All the information that must be captured as part of the sampling, laboratory submission, incubation, analysis, and reporting was added to the section titled “Documentation.” This was done to give the reader a comprehensive list of everything that would have to be documented and be accessible. This information could be on a sampling form, chain of custody, or on the final report.
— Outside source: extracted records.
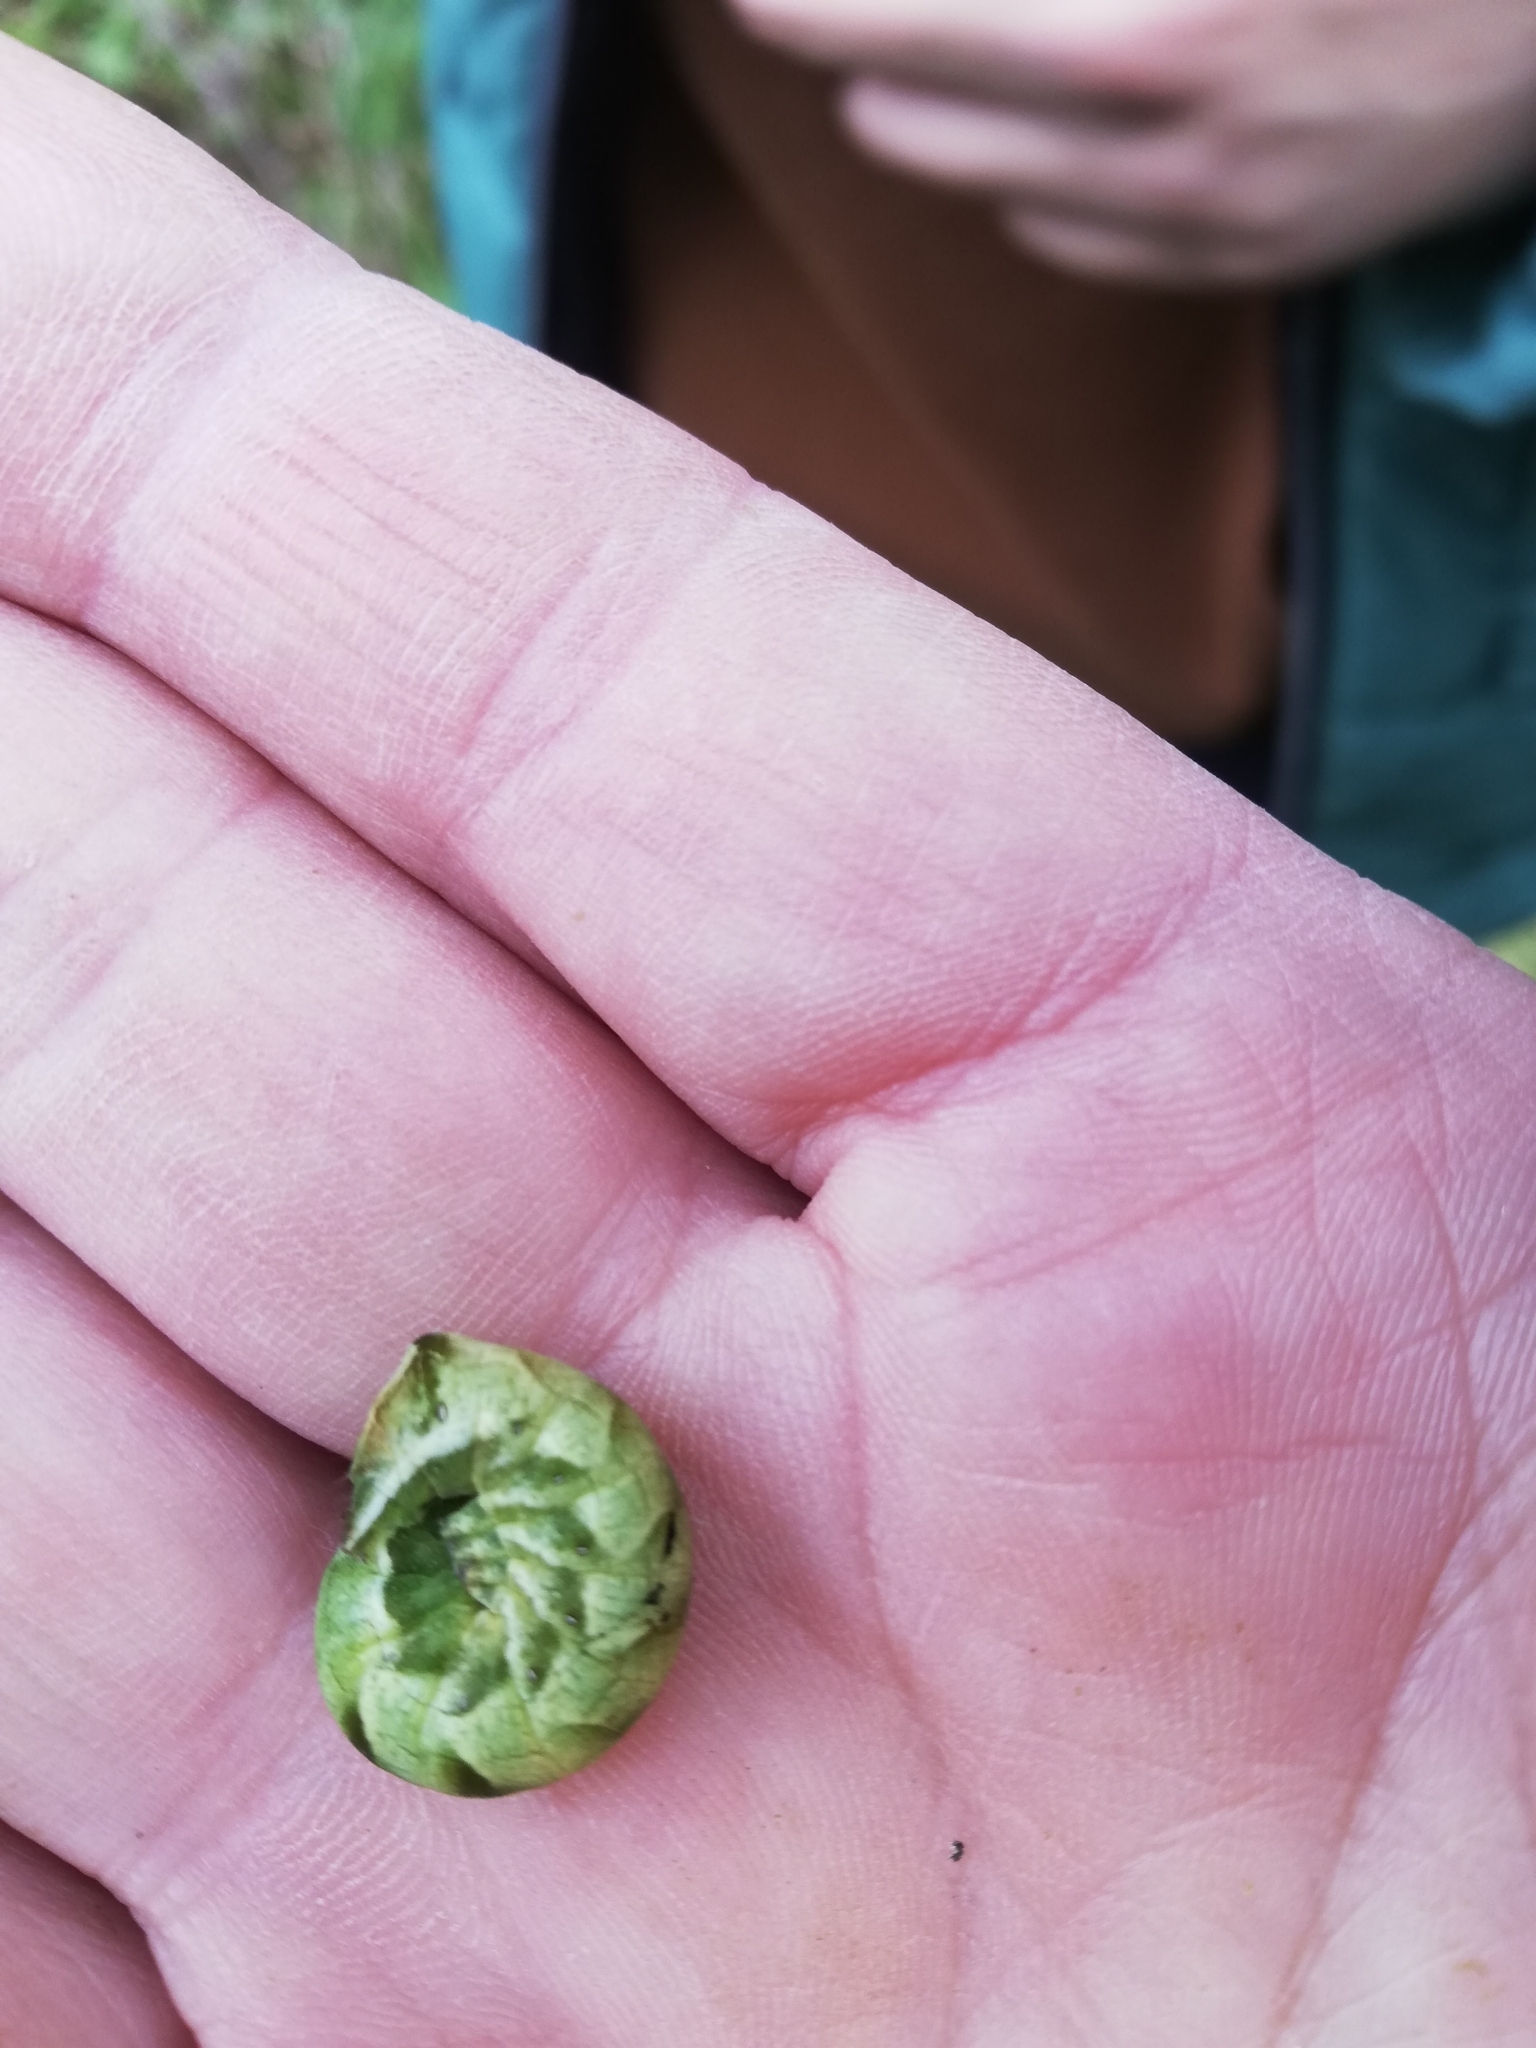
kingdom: Animalia
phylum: Arthropoda
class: Insecta
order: Lepidoptera
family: Noctuidae
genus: Melanchra
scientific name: Melanchra persicariae
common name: Dot moth
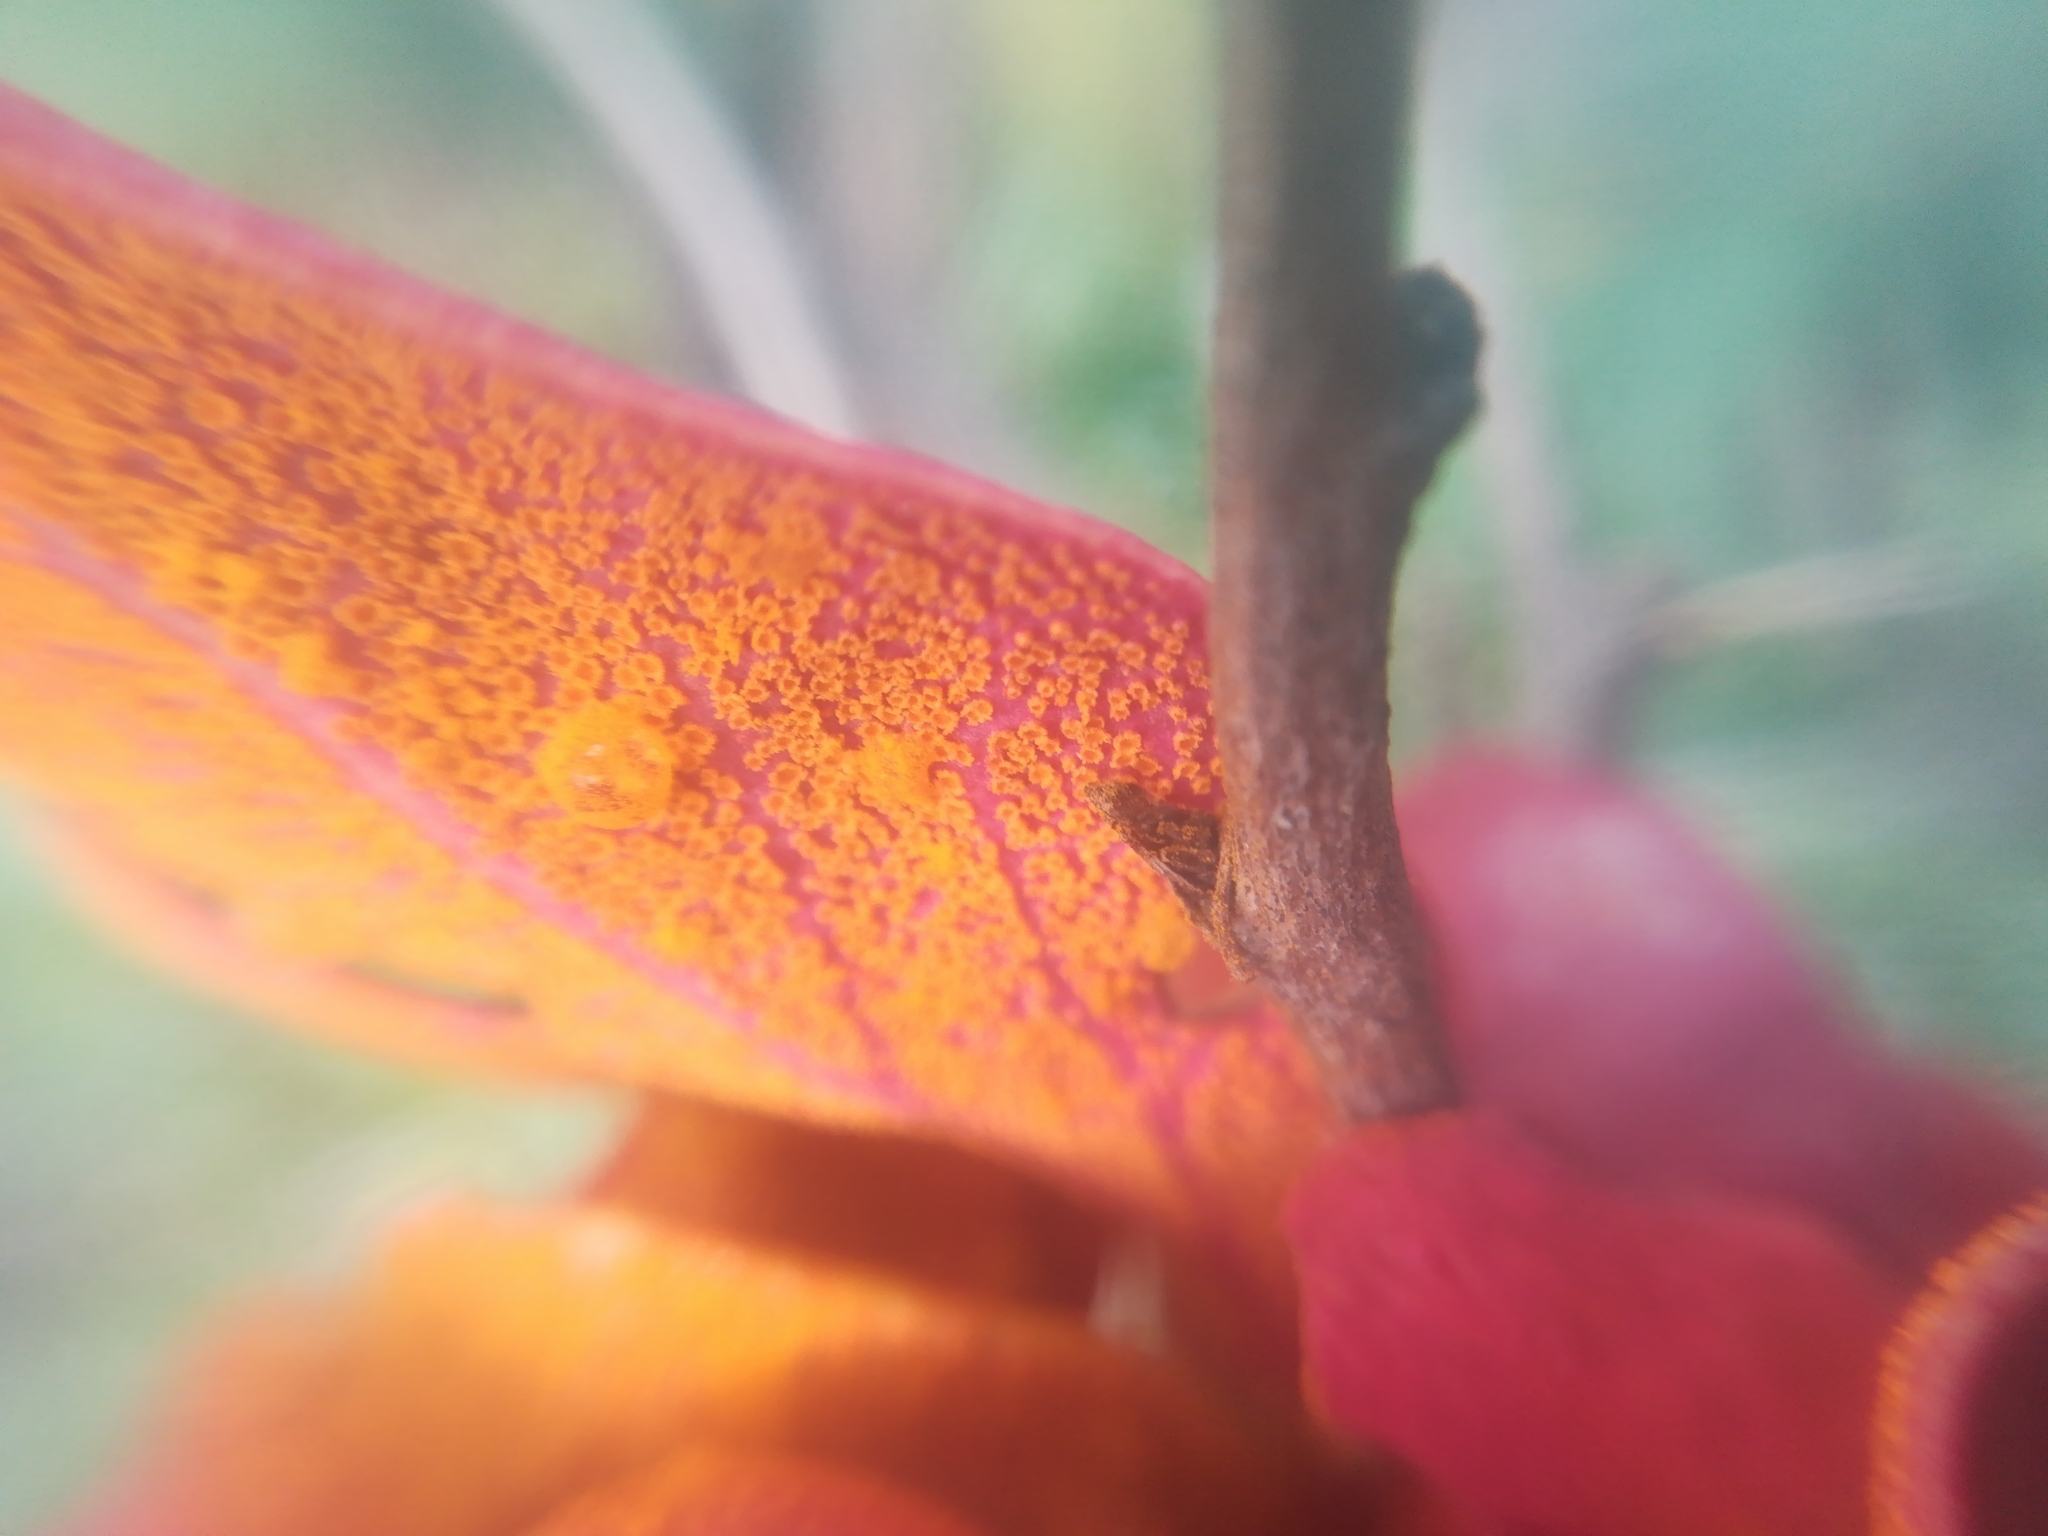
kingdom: Fungi
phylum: Basidiomycota
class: Pucciniomycetes
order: Pucciniales
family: Pucciniaceae
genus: Puccinia
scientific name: Puccinia magellanica
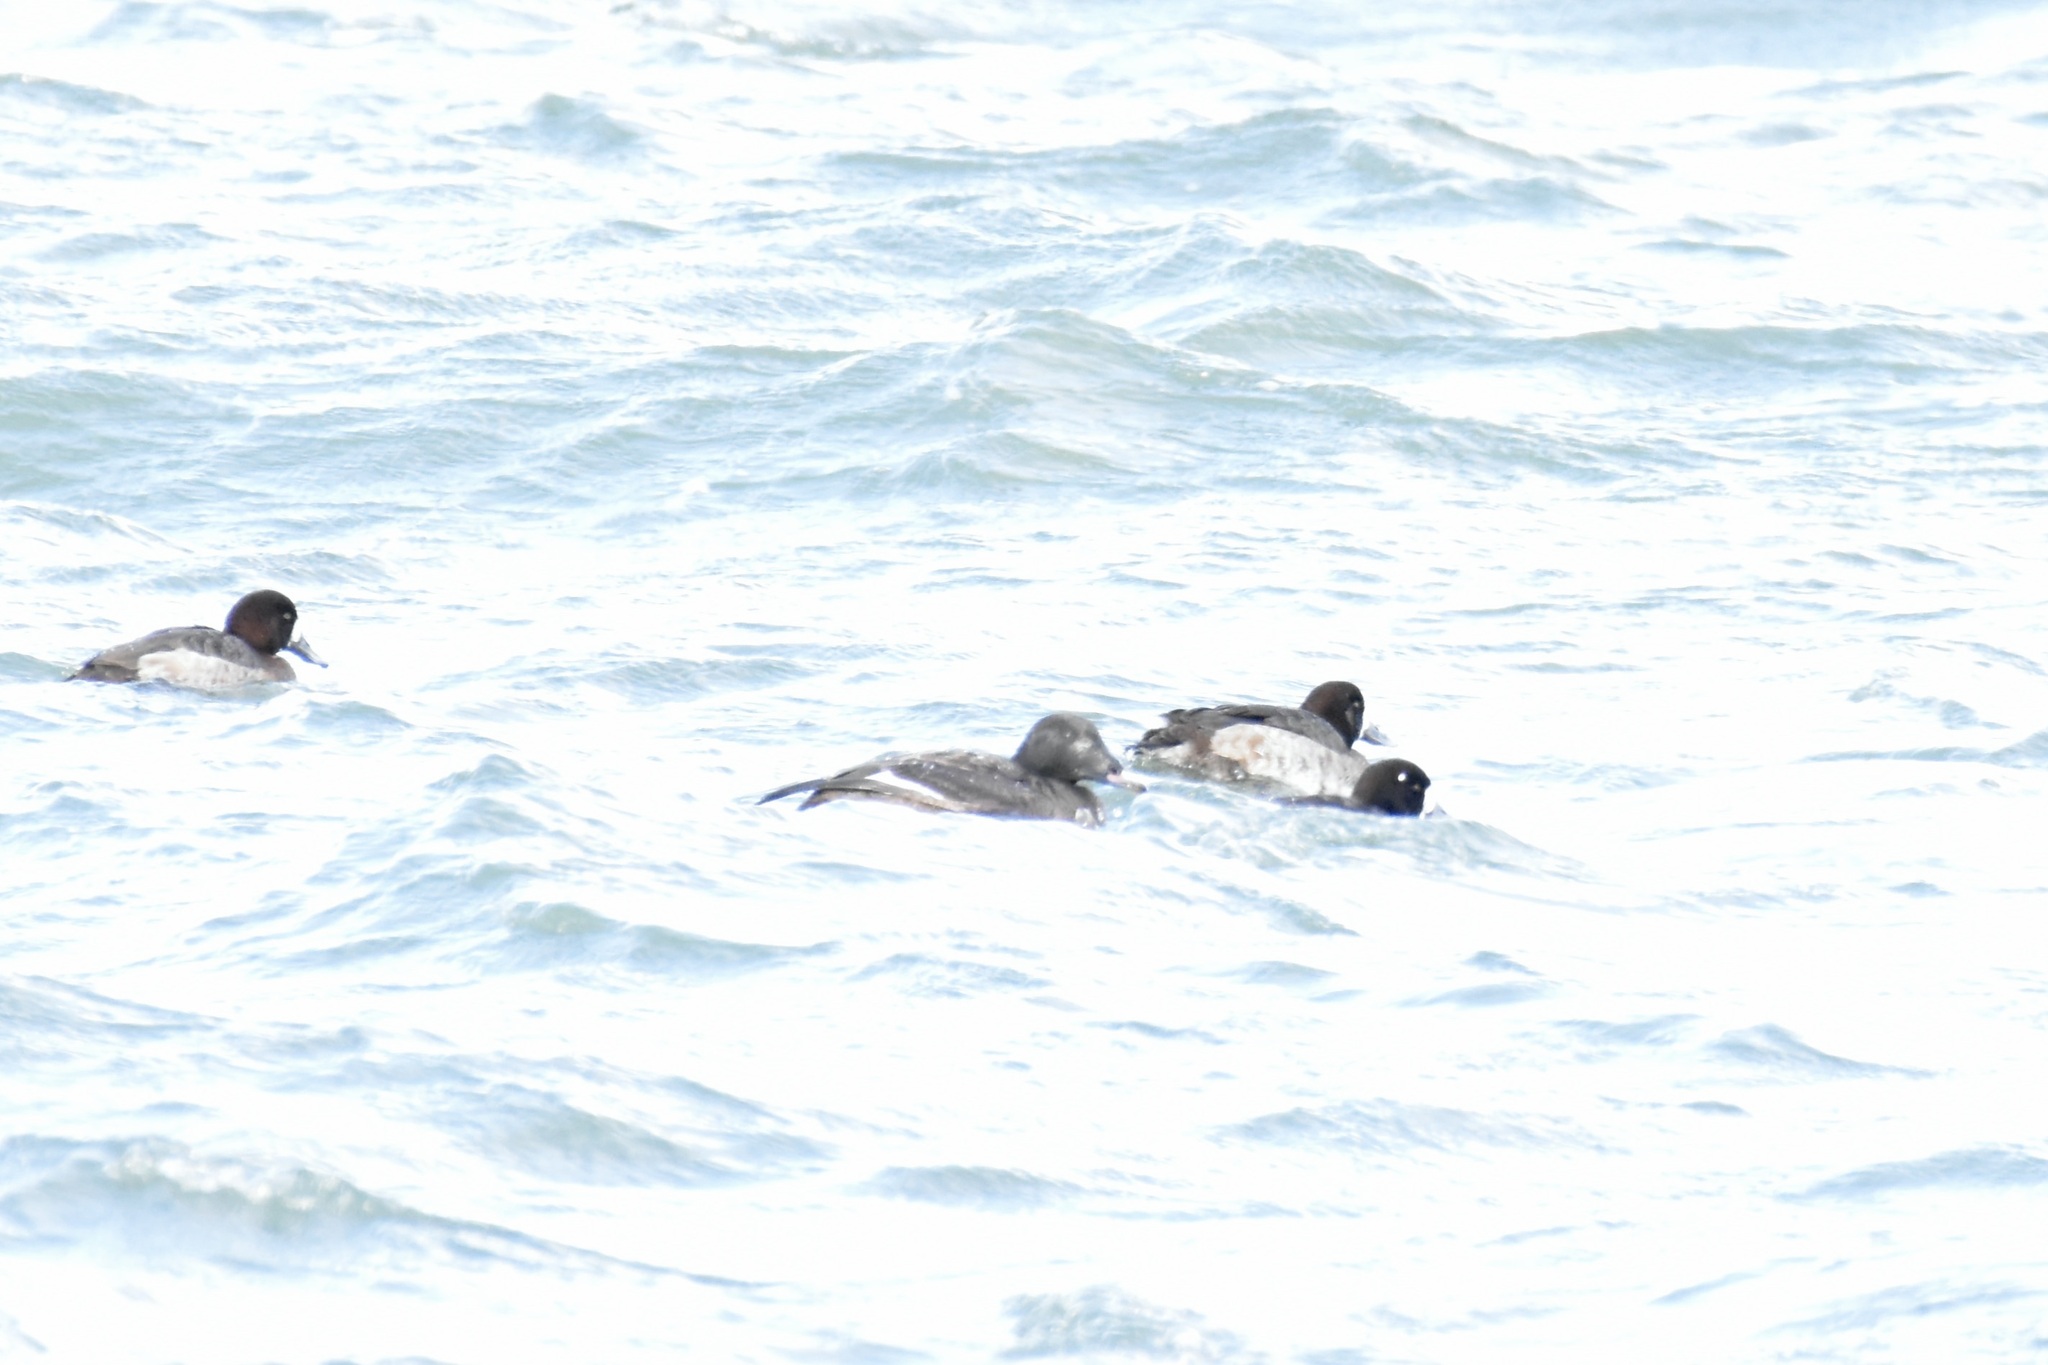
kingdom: Animalia
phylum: Chordata
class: Aves
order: Anseriformes
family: Anatidae
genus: Melanitta
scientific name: Melanitta deglandi
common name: White-winged scoter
Investigation and Remediation
Ever since viable sampling was added to the USP Chapter <797>, certification and sterile compounding professionals have been struggling with what needs to be done in the event of an exceeded action level of the recovery of a “highly pathogenic organism.” An entire section was added to provide guidance on what need to be done in the event of an exceeded action level. Additionally, a table was created to provide pharmacy guidance on who to speak with and what to evaluate as part of their excursion investigation. This could also be used by the certification professional as they assist their pharmacy clients through an investigation.
On behalf of the CAG-009 Action Committee, we hope you find this guide to be a valuable resource. Although it was a long process, being a part revising CAG-009 was incredibly rewarding. I would like to personally thank the members for their hard work and dedication.
We look forward to bringing you CAG-011 on gloved fingertip testing and CAG-013 on media-fill testing!